What to do: Output, without any change, the listing below from its opening line up to and including the line with "Extract the structured".

Records supplied:
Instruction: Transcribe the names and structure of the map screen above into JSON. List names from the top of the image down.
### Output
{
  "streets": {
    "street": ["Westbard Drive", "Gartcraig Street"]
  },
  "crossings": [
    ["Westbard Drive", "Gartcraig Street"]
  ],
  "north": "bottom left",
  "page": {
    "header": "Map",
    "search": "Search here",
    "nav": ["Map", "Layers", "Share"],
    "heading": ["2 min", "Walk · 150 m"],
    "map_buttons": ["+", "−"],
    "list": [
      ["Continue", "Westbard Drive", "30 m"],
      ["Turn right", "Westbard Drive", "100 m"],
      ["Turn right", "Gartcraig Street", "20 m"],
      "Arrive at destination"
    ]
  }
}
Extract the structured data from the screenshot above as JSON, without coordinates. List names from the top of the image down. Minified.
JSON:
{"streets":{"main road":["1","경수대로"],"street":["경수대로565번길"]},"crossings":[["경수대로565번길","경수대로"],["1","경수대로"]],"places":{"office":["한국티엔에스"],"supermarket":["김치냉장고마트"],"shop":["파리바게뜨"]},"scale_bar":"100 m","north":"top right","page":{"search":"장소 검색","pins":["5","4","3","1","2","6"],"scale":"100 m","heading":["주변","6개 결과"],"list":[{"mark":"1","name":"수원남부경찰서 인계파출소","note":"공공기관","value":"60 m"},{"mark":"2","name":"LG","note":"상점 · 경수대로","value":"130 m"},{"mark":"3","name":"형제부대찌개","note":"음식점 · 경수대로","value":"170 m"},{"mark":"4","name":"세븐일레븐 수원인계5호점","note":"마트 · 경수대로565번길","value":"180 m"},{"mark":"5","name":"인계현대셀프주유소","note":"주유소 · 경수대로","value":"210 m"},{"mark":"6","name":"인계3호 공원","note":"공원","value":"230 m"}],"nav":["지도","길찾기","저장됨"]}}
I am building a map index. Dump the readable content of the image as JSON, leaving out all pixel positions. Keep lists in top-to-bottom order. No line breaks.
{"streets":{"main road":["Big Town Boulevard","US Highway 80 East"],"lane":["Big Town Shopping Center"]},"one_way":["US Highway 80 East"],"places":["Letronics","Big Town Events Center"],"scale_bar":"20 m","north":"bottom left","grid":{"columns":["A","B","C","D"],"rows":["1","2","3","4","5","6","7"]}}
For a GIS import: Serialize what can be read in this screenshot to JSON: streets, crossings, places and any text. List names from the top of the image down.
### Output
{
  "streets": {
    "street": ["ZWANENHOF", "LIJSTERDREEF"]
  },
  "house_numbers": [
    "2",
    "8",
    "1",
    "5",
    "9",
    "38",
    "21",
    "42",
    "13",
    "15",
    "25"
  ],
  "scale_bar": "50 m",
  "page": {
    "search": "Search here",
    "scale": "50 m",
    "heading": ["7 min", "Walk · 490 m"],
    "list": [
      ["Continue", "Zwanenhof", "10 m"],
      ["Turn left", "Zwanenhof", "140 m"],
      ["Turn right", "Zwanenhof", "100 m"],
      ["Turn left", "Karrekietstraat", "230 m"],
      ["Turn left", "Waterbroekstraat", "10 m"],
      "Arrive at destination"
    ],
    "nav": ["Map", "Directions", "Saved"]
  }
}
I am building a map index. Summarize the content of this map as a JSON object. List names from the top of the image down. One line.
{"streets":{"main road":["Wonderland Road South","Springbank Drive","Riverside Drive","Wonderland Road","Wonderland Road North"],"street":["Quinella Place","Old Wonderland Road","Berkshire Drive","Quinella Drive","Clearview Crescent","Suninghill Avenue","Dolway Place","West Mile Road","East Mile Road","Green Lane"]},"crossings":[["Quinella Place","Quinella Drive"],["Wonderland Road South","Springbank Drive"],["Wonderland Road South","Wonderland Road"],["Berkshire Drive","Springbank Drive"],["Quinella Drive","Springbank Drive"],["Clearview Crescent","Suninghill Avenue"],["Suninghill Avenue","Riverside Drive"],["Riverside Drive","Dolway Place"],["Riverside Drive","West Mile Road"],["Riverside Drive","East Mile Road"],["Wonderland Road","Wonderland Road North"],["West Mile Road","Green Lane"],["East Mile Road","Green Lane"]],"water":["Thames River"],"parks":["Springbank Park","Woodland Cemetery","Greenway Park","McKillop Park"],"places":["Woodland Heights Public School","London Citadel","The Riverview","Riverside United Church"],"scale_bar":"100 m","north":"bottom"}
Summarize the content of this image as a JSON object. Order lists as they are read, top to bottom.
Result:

Completed task:
Instruction: Transcribe the names and structure of the map screen above into JSON. List names from the top of the image down.
### Output
{
  "streets": {
    "street": ["Westbard Drive", "Gartcraig Street"]
  },
  "crossings": [
    ["Westbard Drive", "Gartcraig Street"]
  ],
  "north": "bottom left",
  "page": {
    "header": "Map",
    "search": "Search here",
    "nav": ["Map", "Layers", "Share"],
    "heading": ["2 min", "Walk · 150 m"],
    "map_buttons": ["+", "−"],
    "list": [
      ["Continue", "Westbard Drive", "30 m"],
      ["Turn right", "Westbard Drive", "100 m"],
      ["Turn right", "Gartcraig Street", "20 m"],
      "Arrive at destination"
    ]
  }
}
Extract the structured data from the screenshot above as JSON, without coordinates. List names from the top of the image down. Minified.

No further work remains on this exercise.